Talk about ignorance! In essence, the logical argument by the NY Times in today's editorial is that increasing a price has no impact on demand. All demand curves, according to the NY times are independent of price. Give that view, why not raise the minimum wage to $ 100 per hour, since that action, by the logic of the NY Times' editorial, would have no effect on the demand for workers, nor would it affect the profitably of businesses.
To reiterate the obvious: (i) a minimum wage law reduces the demand for labor, thereby causing unemployment; (ii) a minimum wage makes it a criminal offense for workers to trade their labor for training in job skills. Trading labor for job skills is something that is absolutely indispensable for the future of the poorest Americans; (iii) increasing the minimum wage alters who gets hired as employers will no longer consider workers with a lower skill set; workers who would have been hired at the lower wage.

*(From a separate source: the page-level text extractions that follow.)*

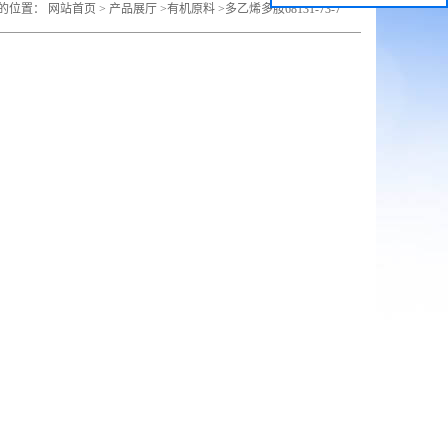
的位置：
网站首页
>
产品展厅
>
有机原料
>
多乙烯多胺68131-73-7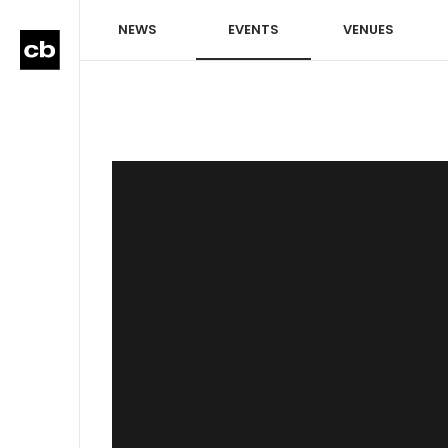
NEWS
EVENTS
VENUES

The conclusion: the minimum wage is a dagger in the back of poor people and helps entrap the poor in an endless cycle of poverty and hopelessness. Raising the minimum wage just exacerbates the problem and plunges ever more Americans into this government-created poverty trap.

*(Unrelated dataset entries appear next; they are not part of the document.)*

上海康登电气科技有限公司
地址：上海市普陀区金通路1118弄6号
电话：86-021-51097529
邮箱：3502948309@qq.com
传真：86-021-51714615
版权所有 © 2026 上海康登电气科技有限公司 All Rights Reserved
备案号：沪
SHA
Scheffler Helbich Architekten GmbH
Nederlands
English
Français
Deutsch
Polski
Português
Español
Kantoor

Those writing editorials for the NY Times never had to compete for a minimum wage job as they cruised through their prep schools and elite colleges and now move back and forth in their limousines to their NY Times editorial offices. Increasing the minimum wage, even to $ 100 per hour, won't have any impact on the lives of the editorial staff of the NY Times. But it will affect those who have no hope of ever reaching the plush lives of an editorial writer for the NY Times. The lives of poor people are permanently diminished by minimum wage laws, while the rich and affluent bask in their arrogant view that they are somehow helping humanity by keeping a boot-heel on the hopes of the poor.